Dependurado no galho de uma árvore, no alto da colina, ele admira a placidez da cidade. Nem mesmo a corda envolta em seu pescoço se destoa do silêncio que invade a noite e as entranhas das casas que abrigam o povoado que, crédulo, hiberna por ventos de nova esperança.
As ruas estão vazias. As folhas secas dançam nos olhos dos gatos que miam, ouriçados, ao toque de recolher da lua. Fechadas as portas, as lojas lembram tristes mausoléus esperando a voz de seus donos para novamente alimentarem seus cômodos com a presença viva de seus clientes.
Neste cenário onde a sombra do voo de uma ave seria uma milagre rasgando o deserto, seus olhos passeiam livres de pecados. Sua alma corre solta, rente às nuvens, e pousa nas frestas das janelas trancafiadas. Não há furtos ou assombros; apenas um último olhar às suas origens, seus pactos de infância que, por ironia da vida, jamais serão cumpridos na fase adulta.
Ao lado da árvore onde, agora, seu corpo balança feito um aceno de um farol a um barco de sonhos, uma fotografia rasgada, um nome de menina riscado com sangue e perfume de lágrimas recentes: tesouros de um amor ceifado aos doze anos.
Enquanto ele se despede da terra que fez brotar versos, flores e dor em seu peito, outros anjos o aguardam em meio a uma chuva que se inicia. Não há sorrisos ou luz divina em seus semblantes; de seus dedos, correm fúria e neve. E quando estão zangados, os ossos da cidade congelam.

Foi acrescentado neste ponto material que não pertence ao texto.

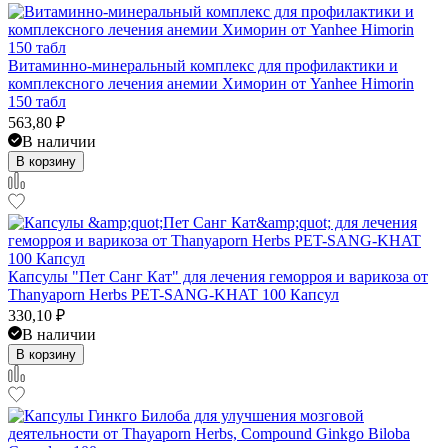
Витаминно-минеральный комплекс для профилактики и
комплексного лечения анемии Химорин от Yanhee Himorin
150 табл
563,80
₽
В наличии
В корзину
Капсулы "Пет Санг Кат" для лечения геморроя и варикоза от
Thanyaporn Herbs PET-SANG-KHAT 100 Капсул
330,10
₽
В наличии
В корзину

É um texto bem poético, pintando várias imagens para assegurar a sua ambientação. Enquanto é bem-sucedido em passar essa sensação de agouro, há mais uma menção a uma história, o enredo é quase subliminar.
Oi Rogério.
Este conto tem cara de poesia. A tristeza e a desesperança parecem brigar com as palavras bonitas. Uma história trágica se insinua nas entrelinhas: um amor perdido o suicidio de uma criança (?). Nada fica muito claro, é uma narrativa misteriosa.
Parabéns,
Kelly.
Que sinistro!! Tem um ar melancólico, desesperançoso e mesmo assim belo. Gostei. Bem enigmático.